The bungalow was built for Christopher’s grandmother, Sarah, by her eldest son, William, who had ran a timber firm in Dublin that manufactured bungalows in kit form and dispatched them across the British Empire, including to India to the city of Darjeeling, which the bungalow is named after.

These bungalow kits were primarily used as residences for the British administrators.

Sarah’s sons requested that a bungalow be sent to Fermanagh for her to live in her retirement from the family farm.

The home that was previously destined for Darjeeling was boxed up into six large crates and travelled up to Enniskillen Great Northern Railway station, where it was met by six horses and a flat wagon to be pulled to its present site.

Sarah, her son, Eddie, and daughter, Elizabeth, and their house-keeper, Ellie lived in the house for many years.

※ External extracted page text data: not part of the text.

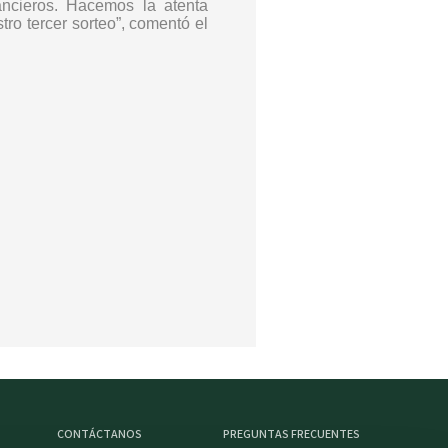
ancieros. Hacemos la atenta
ro tercer sorteo”, comentó el
CONTÁCTANOS
PREGUNTAS FRECUENTES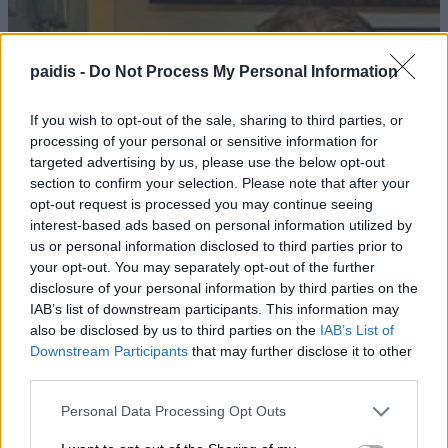
paidis -
Do Not Process My Personal Information
If you wish to opt-out of the sale, sharing to third parties, or
processing of your personal or sensitive information for
targeted advertising by us, please use the below opt-out
section to confirm your selection. Please note that after your
opt-out request is processed you may continue seeing
interest-based ads based on personal information utilized by
us or personal information disclosed to third parties prior to
your opt-out. You may separately opt-out of the further
disclosure of your personal information by third parties on the
IAB’s list of downstream participants. This information may
also be disclosed by us to third parties on the
IAB’s List of
Downstream Participants
that may further disclose it to other
third parties.
Personal Data Processing Opt Outs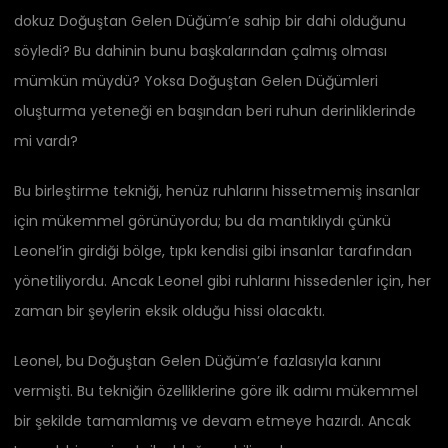
dokuz Doğuştan Gelen Düğüm’e sahip bir dahi olduğunu
söyledi? Bu dahinin bunu başkalarından çalmış olması
mümkün müydü? Yoksa Doğuştan Gelen Düğümleri
oluşturma yeteneği en başından beri ruhun derinliklerinde
mi vardı?
Bu birleştirme tekniği, henüz ruhlarını hissetmemiş insanlar
için mükemmel görünüyordu; bu da mantıklıydı çünkü
Leonel’in girdiği bölge, tıpkı kendisi gibi insanlar tarafından
yönetiliyordu. Ancak Leonel gibi ruhlarını hissedenler için, her
zaman bir şeylerin eksik olduğu hissi olacaktı.
Leonel, bu Doğuştan Gelen Düğüm’e fazlasıyla kanını
vermişti. Bu tekniğin özelliklerine göre ilk adımı mükemmel
bir şekilde tamamlamış ve devam etmeye hazırdı. Ancak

By the 1970s only Eddie and Ellie still lived in the bungalow and they decided to sell it to a local family. The house was occupied until last year when its latest owner died.

Now, the site has been sold on and become derelict, and is earmarked for demolition.

Christopher proudly describes himself as a “half-Fermanagh man” and has many childhood memories from his time spent in the county.

He recalled being evacuated from Belfast by his family during the Belfast Blitz in 1941 to the “safe-haven” in Watterneery.

Christopher said: “We left Belfast on the train to get away from it all. I remember passing through Omagh, a Bundoran junction in Irvinestown that was 30 miles away from the real Bundoran, and Ballinamallard, and then on to Enniskillen where we were picked up at the station by a taxi man who discussed that week’s deaths in Enniskillen as we drove to the house.”

He was “very sad” when he returned to visit the home a few weeks ago and saw it in a dilapidated condition. He said, quietly: “I went into the house and my foot slipped through the floor.”

However, he still carries fond memories of the bungalow: “ We spent a week every July in the house in the late 1940s and early 1950s. I remember in the evenings I sat in a corner of the large kitchen listening to the hiss of the oil lamps, and the soft Fermanagh accents of Uncle Eddie’s neighbours discussing the news of the day.

"When it was my bedtime, I went to sleep with the sound of the corncrake and the sweet smell of newly-mown hay.

"When I was in Fermanagh staying in a hotel, I went back to see my old friend - the Darjeeling Bungalow - to say farewell and to search for the friendly ghosts of yesteryears far gone.”